Photo of vet with client and product representative of Photo of clients and hostess representative of front desk revenue stream.

Boosting retail sales

Now, consider retail sales as another business concept that generates revenue at the front desk. If you represent products being sold in the veterinarian’s retail space, you do not want to miss out on scripting at the front desk. Applying analytics to retail sales is another great area to drive revenue growth for your veterinarians.

In this scenario, the veterinary practice will need to quantify their average daily retail sales, inclusive of front lobby merchandise and prescriptions. They can utilize several months of data to quantify their average daily retail sales. Through this exercise, they will be able to quantify the profit margin made on daily retail sales. This will provide them with a tool to expand items that generate high-profit margins.

Since all items have different profit margins, using average daily profit margin is easiest to translate for staff goal setting. For example, if a practice’s average daily retail sales are $100 with an average 20% profit margin, then as they increase their average daily retail sales they also increase their daily profit.
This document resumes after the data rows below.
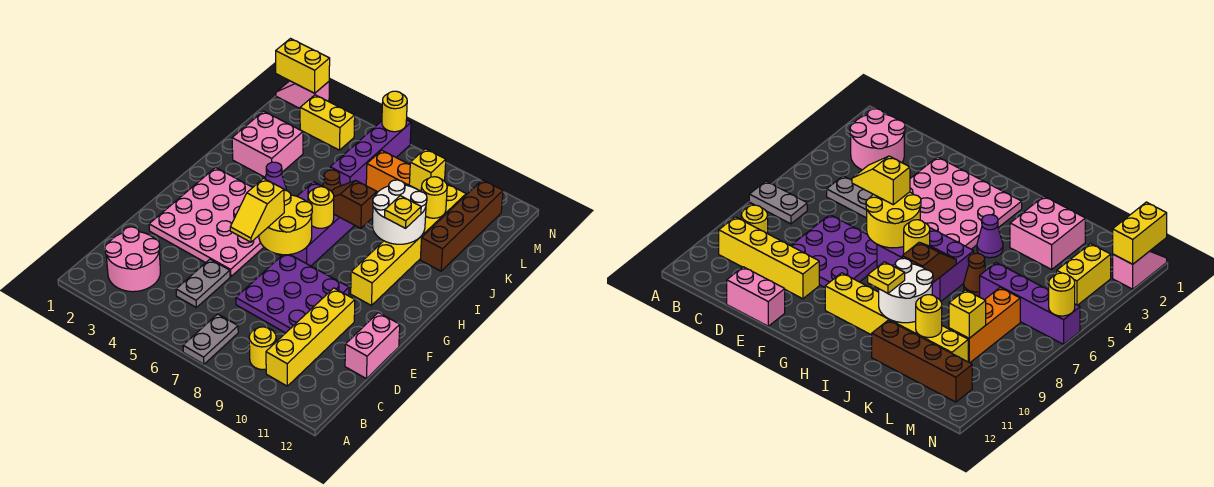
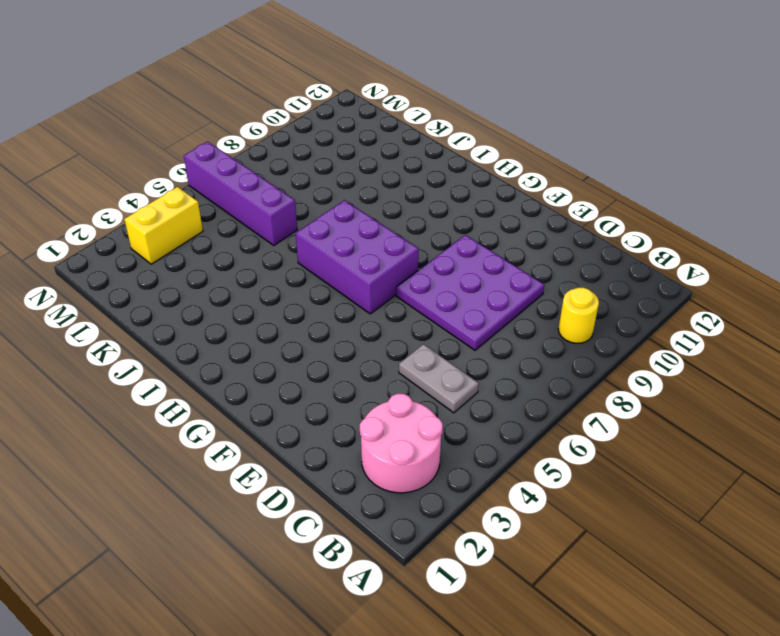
none -> grey plate A7:B7 level 1
none -> yellow brick B10:E10 level 1
none -> pink brick D12:E12 level 1

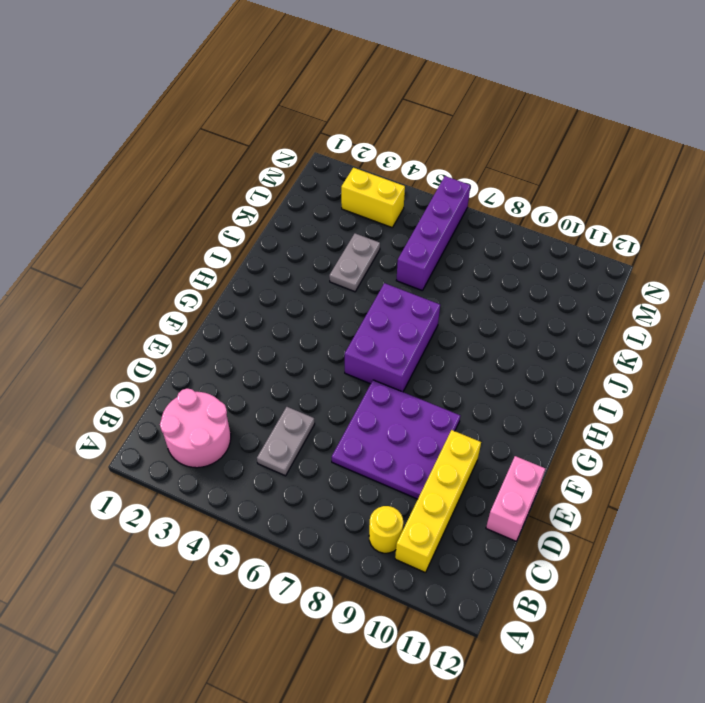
grey plate J4:K4 level 1 -> grey plate A7:B7 level 1
none -> pink plate E2:H5 level 1
none -> yellow brick G10:L10 level 1
none -> purple cone I4 level 1

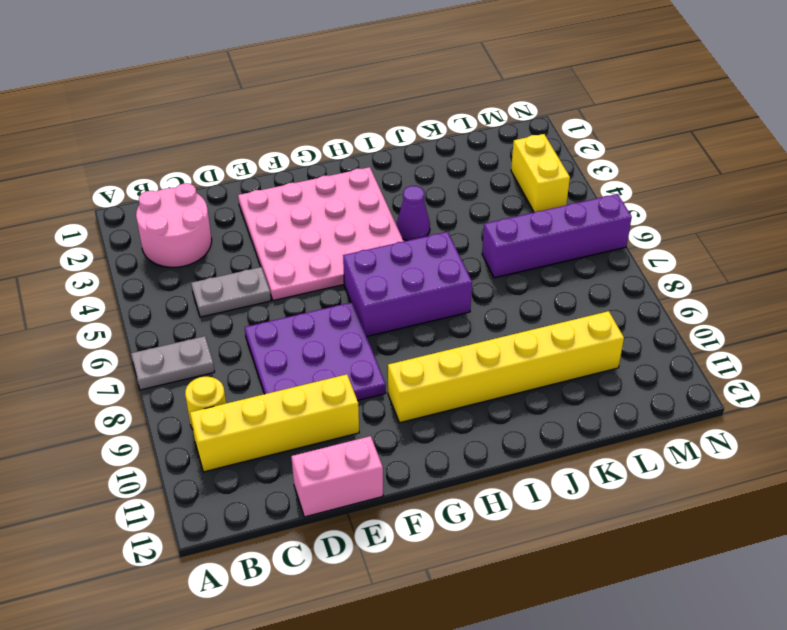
none -> pink brick J2:K3 level 1
none -> brown cone J6 level 1
none -> brown brick J11:M11 level 1

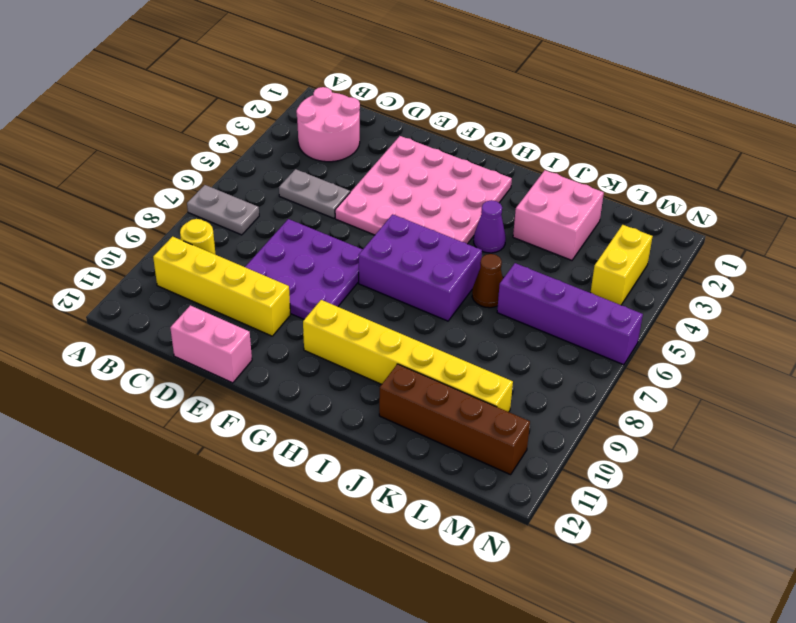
none -> orange brick L7:L9 level 1
none -> pink slope N1:N2 level 1 top 2
none -> yellow round brick F6:G7 level 2

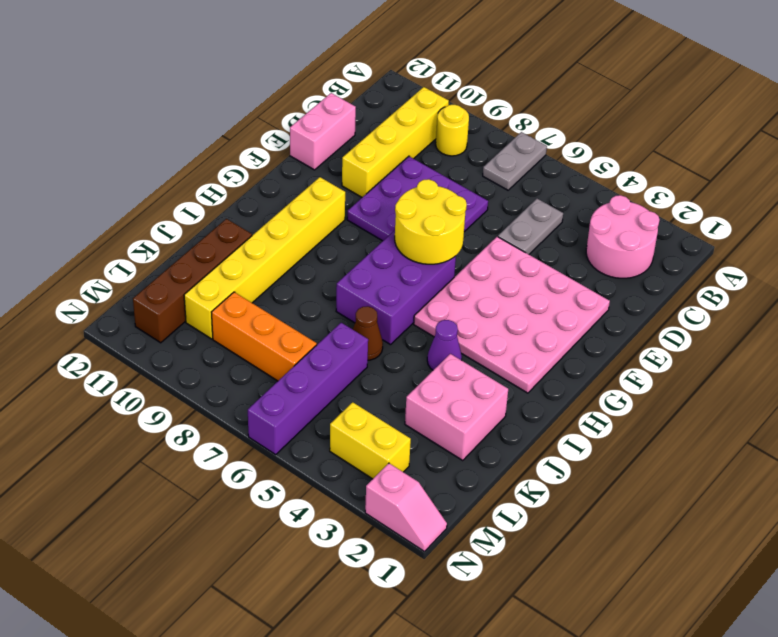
none -> yellow round brick H7 level 2
none -> brown slope I7:I8 level 2 top 8
none -> white round brick I9:J10 level 2

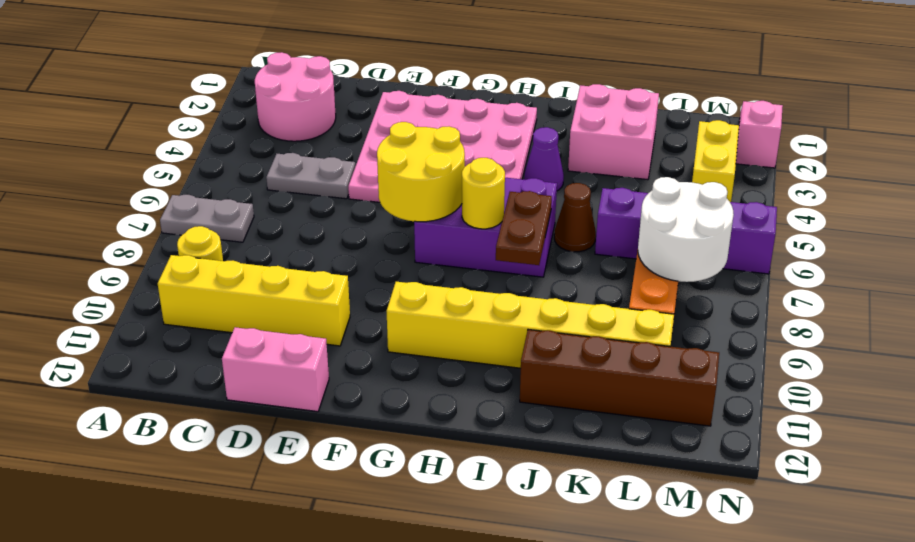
brown plate I7:I8 level 2 -> brown slope I7:I8 level 2 top 8
white round brick L7:M8 level 2 -> white round brick I9:J10 level 2
none -> purple plate D7:F9 level 1
none -> yellow round brick K10 level 2
none -> yellow brick L9 level 2

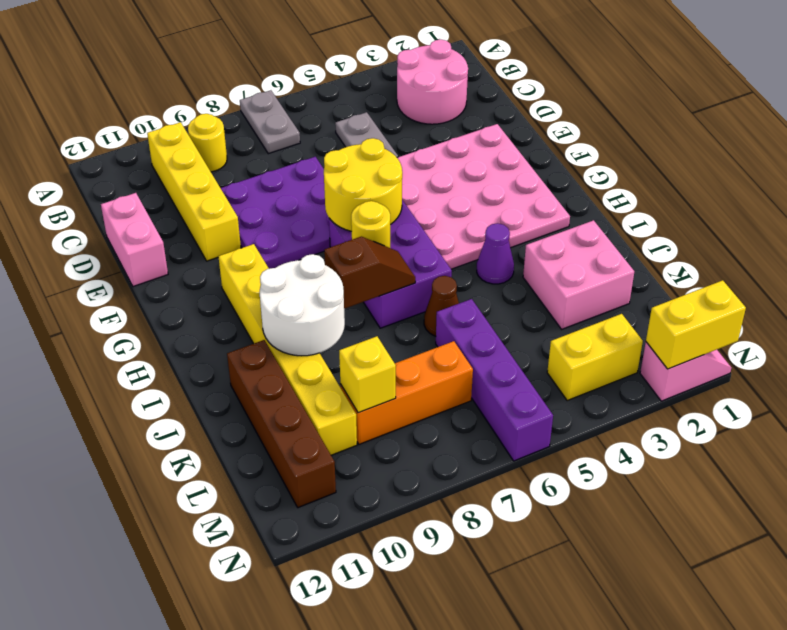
none -> yellow round brick K10 level 2
none -> yellow round brick N6 level 2
none -> yellow slope E6:F6 level 3 top F

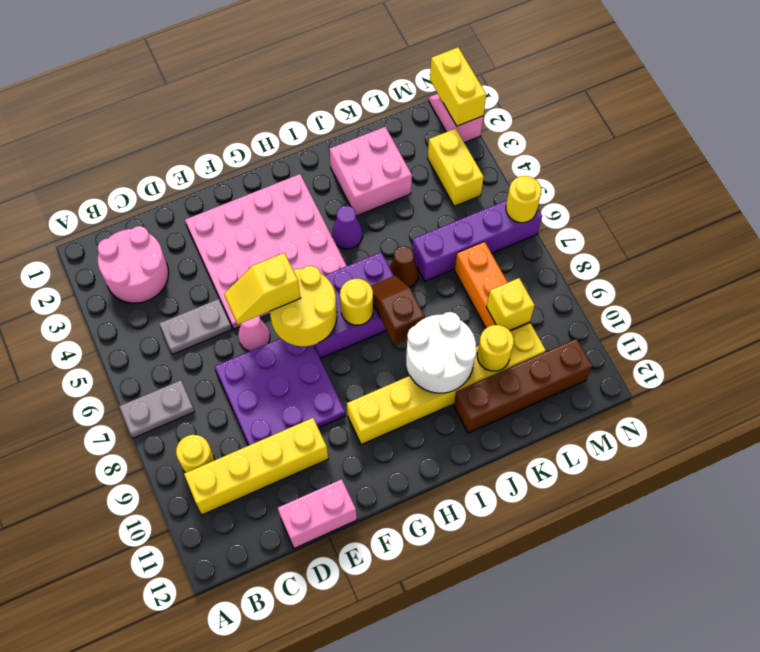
pink cone E6 level 1 -> none
none -> yellow plate I10 level 3

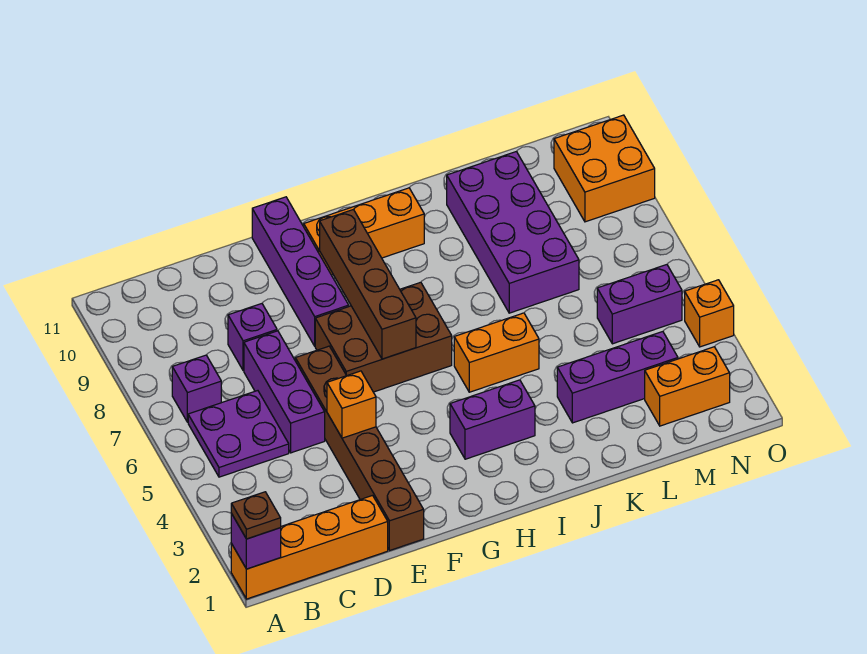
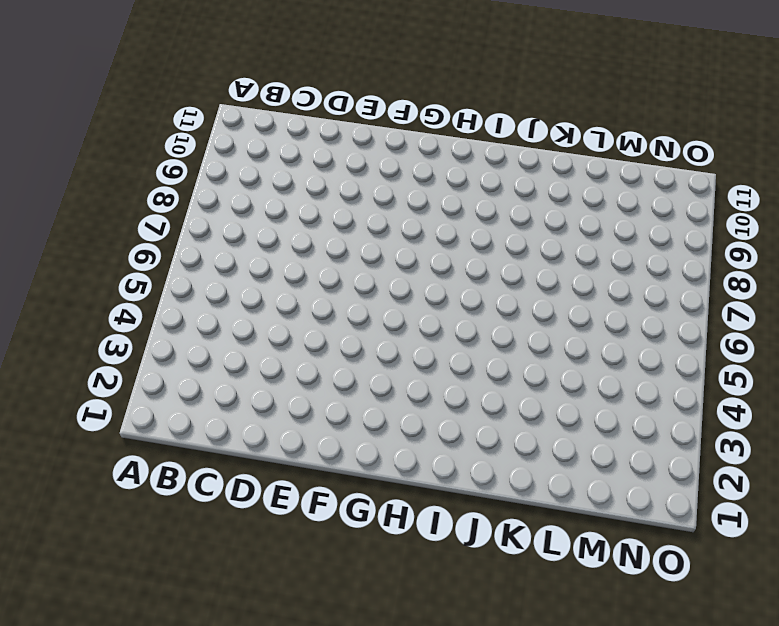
none -> orange brick A1:D1 level 1
none -> purple plate B5:C6 level 1
none -> purple brick B7 level 1

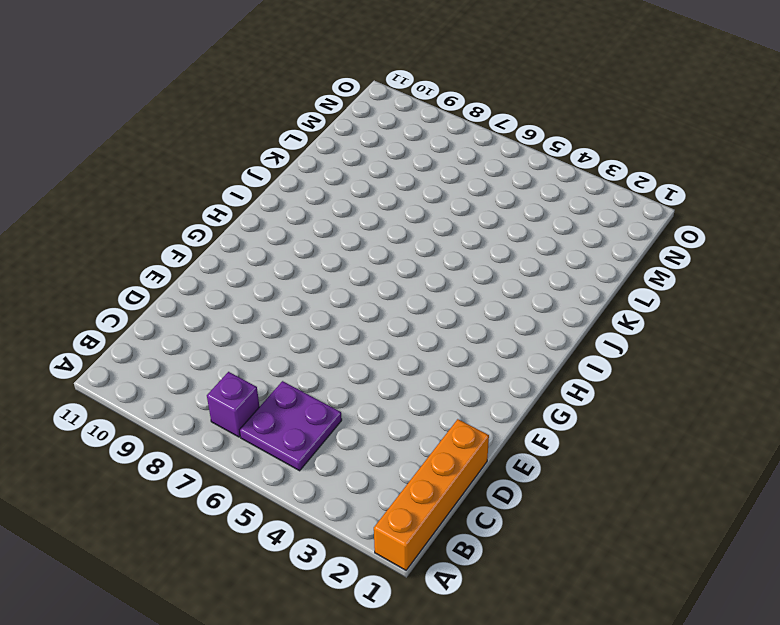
none -> purple brick D5:D7 level 1
none -> purple brick D8 level 1
none -> brown brick E1:E6 level 1

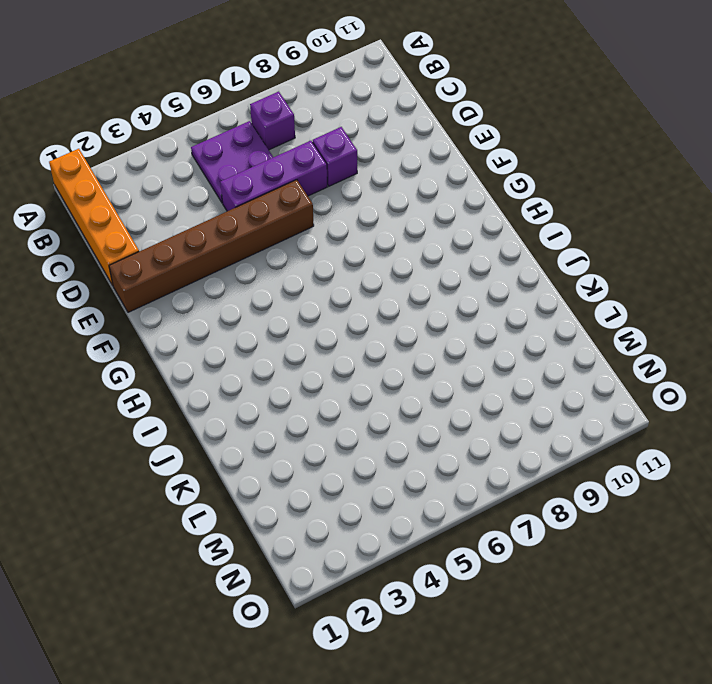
none -> brown brick F6:H7 level 1
none -> purple brick F8:F11 level 1
none -> orange brick G10:I10 level 1

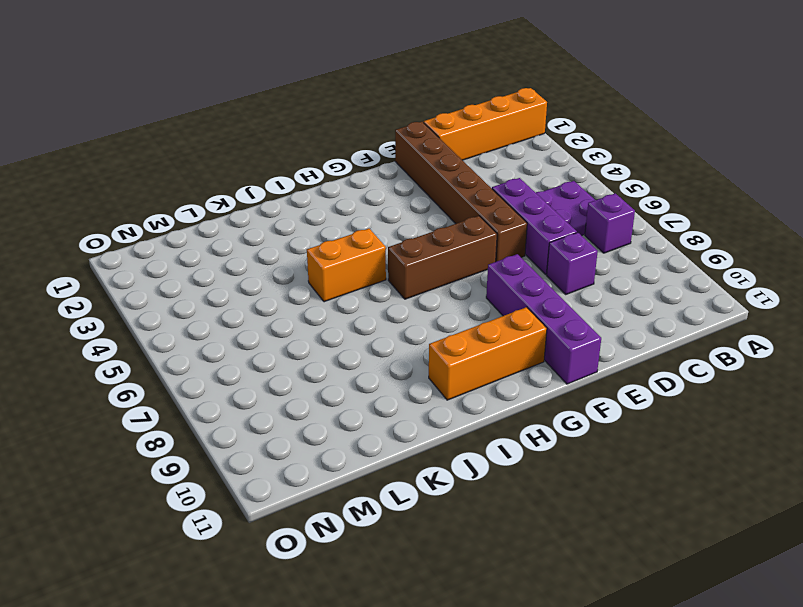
brown brick F6:H6 level 1 -> brown brick F6:H7 level 1
none -> purple brick H3:I3 level 1
none -> purple brick K3:M3 level 1
none -> purple brick K7:L10 level 1

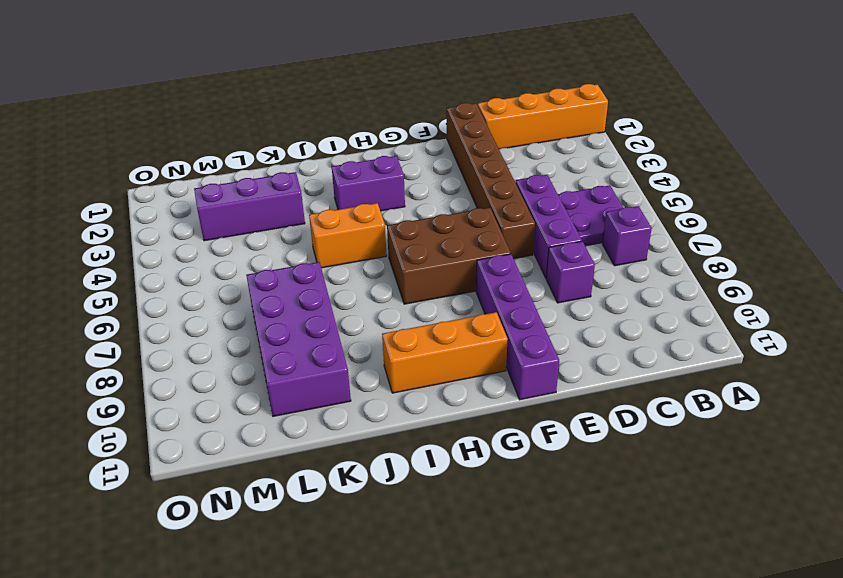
none -> orange brick M2:N2 level 1
none -> purple brick M5:N5 level 1
none -> orange brick N9:O10 level 1

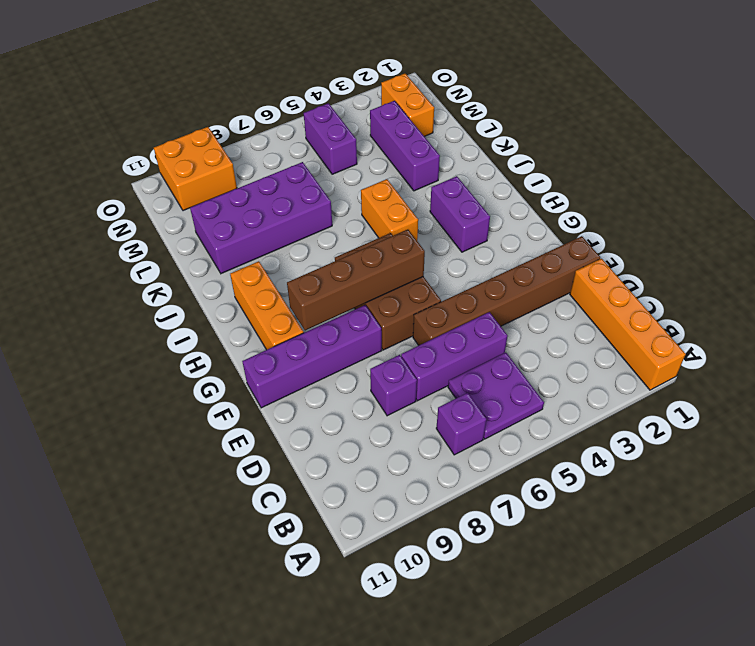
none -> orange brick O4 level 1
none -> purple brick A1 level 2
none -> orange brick E4 level 2

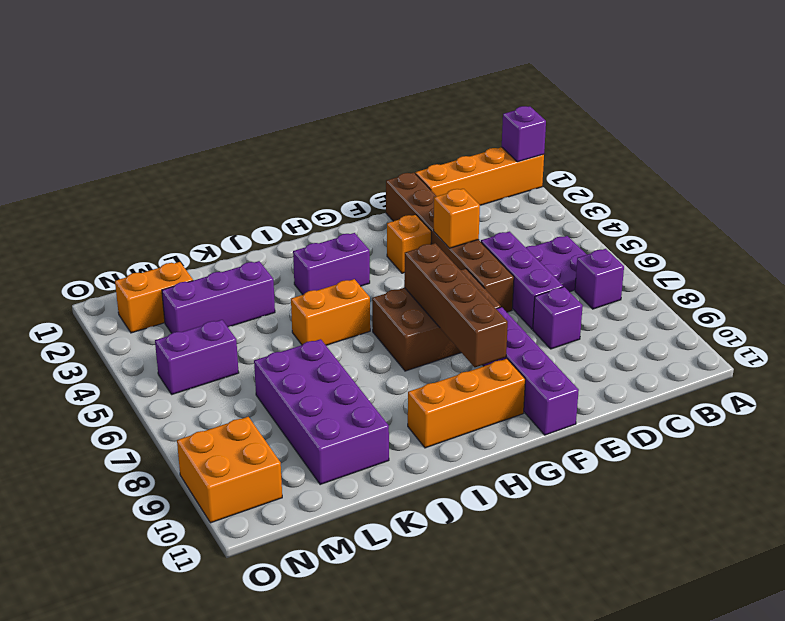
orange brick F3 level 1 -> orange brick O4 level 1
none -> brown plate A1 level 3

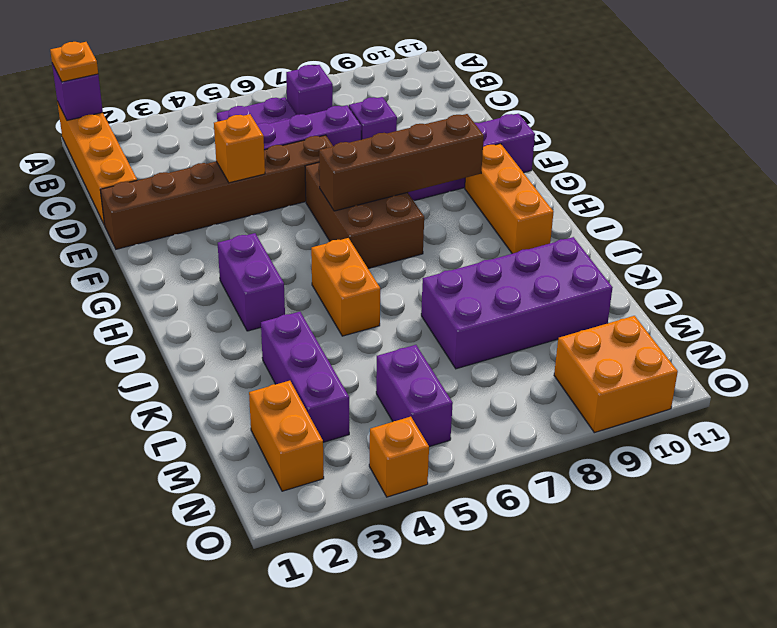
orange plate A1 level 3 -> brown plate A1 level 3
Scripting will provide the necessary verbiage to consistently increase retail sales within the client’s practice. Additionally, as the average daily retail sales increase so will the revenue for the practice.

Follow-up calls

The final area to use scripting at the front desk is in follow-up calls. Yes, follow-up calls are very important in closing the loop with customers. Many clients do not think of follow-up calls in the activities of the front desk. Follow-up calls are a great way to remind the customer of their next appointment and discuss any challenges in dispensing their pet’s medicine. Receiving a phone call after receiving a service from any business is atypical, yet follow-up calls are a great opportunity to allow them to congratulate the veterinary practice for taking care of their pet, to share specifically how they could provide better service, or thanking them for visiting the practice.

In short, follow-up phone calls reignite and solidify a bond with the customer.

To have these calls be effective, they need to be scripted so the person making the call is not rushing through this activity but laying the groundwork for their next visit to the practice.

Scripting is a positive tool to generate revenue if used appropriately in the front desk area. The challenge in scripting is that in the beginning there is a significant acceptance of this tool; however, over time individuals slide into old bad habits. Utilization of scripting at the front desk is one tool rarely used; however, it can offer a great revenue stream for the client and provides you the opportunity to change their perception of your value to their practice. Remind them as they generate revenue they will be able to meet payroll, utilities, mortgage and so much more.

The key of any good script is applying what was learned from previous interactions to make the script realistic, sincere, and upbeat. Scripting introductions, rebooking conversations, retail sales, and follow-up calls will significantly impact the revenue stream for your client’s practice.  Analytics can be utilized to quantify increased revenue and bonuses can be established to reward specific behavior.

Overlooking scripting at the front desk is akin to leaving the backdoor open with the AC on – a lot of energy is wasted compared to the benefit of doing it right.